_Required work_.
[a] In the forum thread about a coolant leak, where did the puddle appear the morning after the car was driven home?
[b] Print the entries from the line containing "that allows users" through the end of the entries, inclusive.

Reading passage section start

# a LITTLE coolant leaking from my new 05 gto



## wfsrde (Nov 6, 2012)

ok test drove it, everything was good, bought it, still good, i smelled coolant just a little on my way home, this morning there was a little puddle right below the lower radiator hose on passenger side. also the bottom of the radiator support is a little damp. nothing is wet anywhere else and i cant see anything anywhere? any ideas?


----------



## HP11 (Apr 11, 2009)

Sounds like the infamous cracks in the plastic tank that many of these cars have suffered or will suffer from.


----------



## Gotagoat (Jan 6, 2006)

There are two short hoses on that side and, as in my case, they may only need to have the clamps tightened.


----------



## wfsrde (Nov 6, 2012)

the plastic overfill?? 

also what two hoses? coming off the radiator or overfill? do you have a pic of the 2 hoses your talking about?


----------



## HP11 (Apr 11, 2009)

wfsrde said:


> the plastic overfill??


Is that directed to me? If so, I'm referring to the plastic side tanks on the radiator itself.


----------



## wfsrde (Nov 6, 2012)

oh ok.


----------



## wfsrde (Nov 6, 2012)

wheres a good place to get an oem radiator?

Reading passage section end
Material provided section start

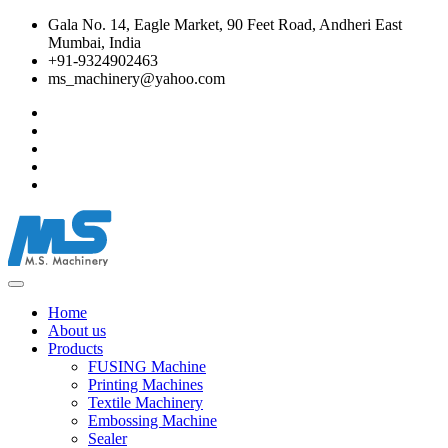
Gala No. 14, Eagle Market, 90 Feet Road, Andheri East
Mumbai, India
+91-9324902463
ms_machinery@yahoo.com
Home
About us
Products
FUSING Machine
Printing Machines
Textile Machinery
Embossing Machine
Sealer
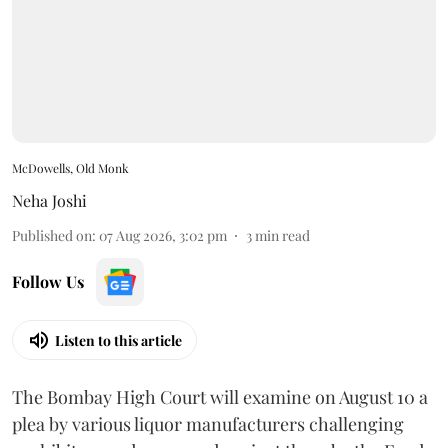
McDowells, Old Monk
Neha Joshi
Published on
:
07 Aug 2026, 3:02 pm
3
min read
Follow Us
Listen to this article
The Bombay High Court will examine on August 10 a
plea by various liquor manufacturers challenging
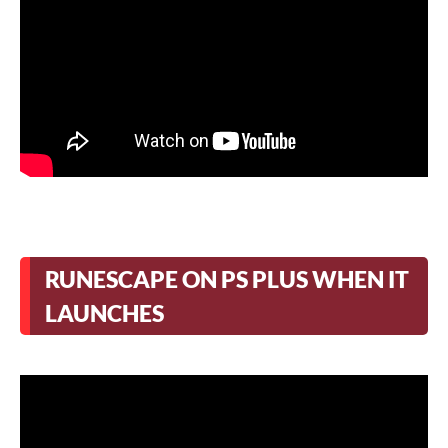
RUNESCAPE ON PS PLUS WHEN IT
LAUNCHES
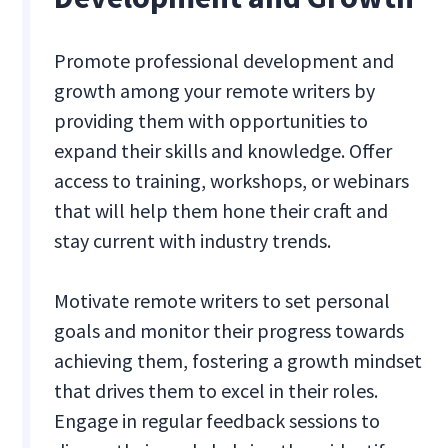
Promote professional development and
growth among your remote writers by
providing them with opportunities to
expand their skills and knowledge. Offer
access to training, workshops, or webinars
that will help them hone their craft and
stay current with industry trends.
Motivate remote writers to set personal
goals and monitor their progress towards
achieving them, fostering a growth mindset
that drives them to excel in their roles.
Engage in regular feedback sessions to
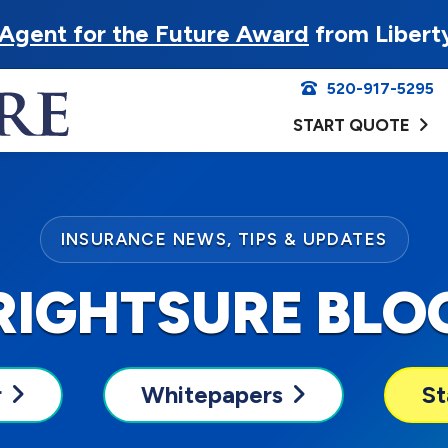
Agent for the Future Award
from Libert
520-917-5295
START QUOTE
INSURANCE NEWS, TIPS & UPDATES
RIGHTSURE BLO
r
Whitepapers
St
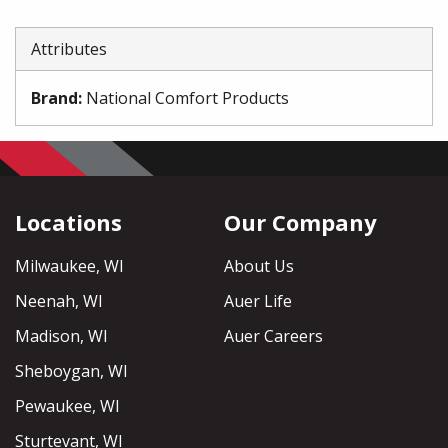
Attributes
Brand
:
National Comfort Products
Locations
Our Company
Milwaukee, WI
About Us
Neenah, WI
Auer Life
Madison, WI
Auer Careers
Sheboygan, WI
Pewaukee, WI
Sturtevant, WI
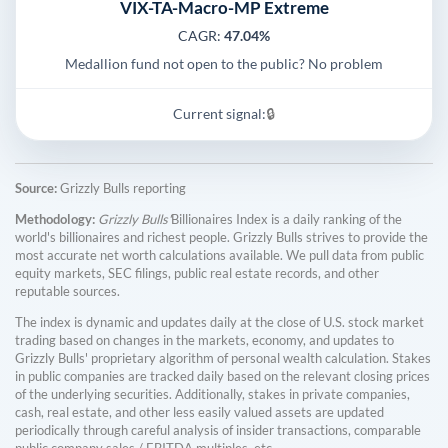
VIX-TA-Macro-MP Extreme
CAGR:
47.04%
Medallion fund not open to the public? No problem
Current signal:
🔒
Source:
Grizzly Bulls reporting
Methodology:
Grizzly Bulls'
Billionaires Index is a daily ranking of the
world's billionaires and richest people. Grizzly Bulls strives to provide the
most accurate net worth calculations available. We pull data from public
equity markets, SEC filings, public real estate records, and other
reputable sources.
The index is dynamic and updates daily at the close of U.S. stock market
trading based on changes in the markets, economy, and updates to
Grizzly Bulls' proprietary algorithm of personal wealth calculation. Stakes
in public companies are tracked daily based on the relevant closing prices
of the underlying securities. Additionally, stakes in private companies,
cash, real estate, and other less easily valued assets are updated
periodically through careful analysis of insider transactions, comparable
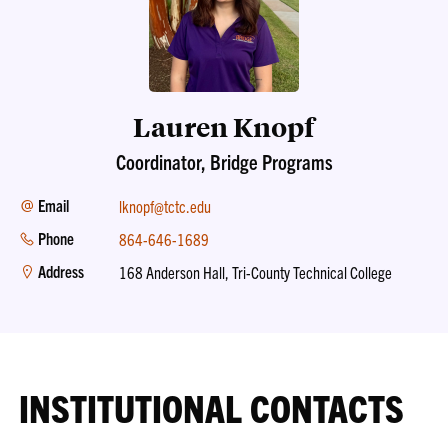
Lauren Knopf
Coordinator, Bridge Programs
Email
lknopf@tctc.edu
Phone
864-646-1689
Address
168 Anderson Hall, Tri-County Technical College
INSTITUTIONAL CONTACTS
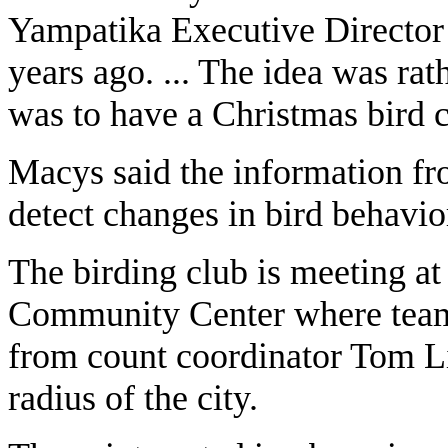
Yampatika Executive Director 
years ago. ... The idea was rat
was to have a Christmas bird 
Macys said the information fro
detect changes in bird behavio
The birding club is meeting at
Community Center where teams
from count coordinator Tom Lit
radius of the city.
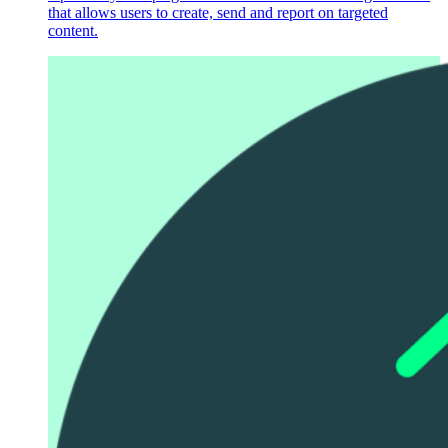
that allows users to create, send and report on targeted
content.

Material provided section end

_Task results_.
[a] Right below the lower radiator hose on the passenger side.

[b]
that allows users to create, send and report on targeted
content.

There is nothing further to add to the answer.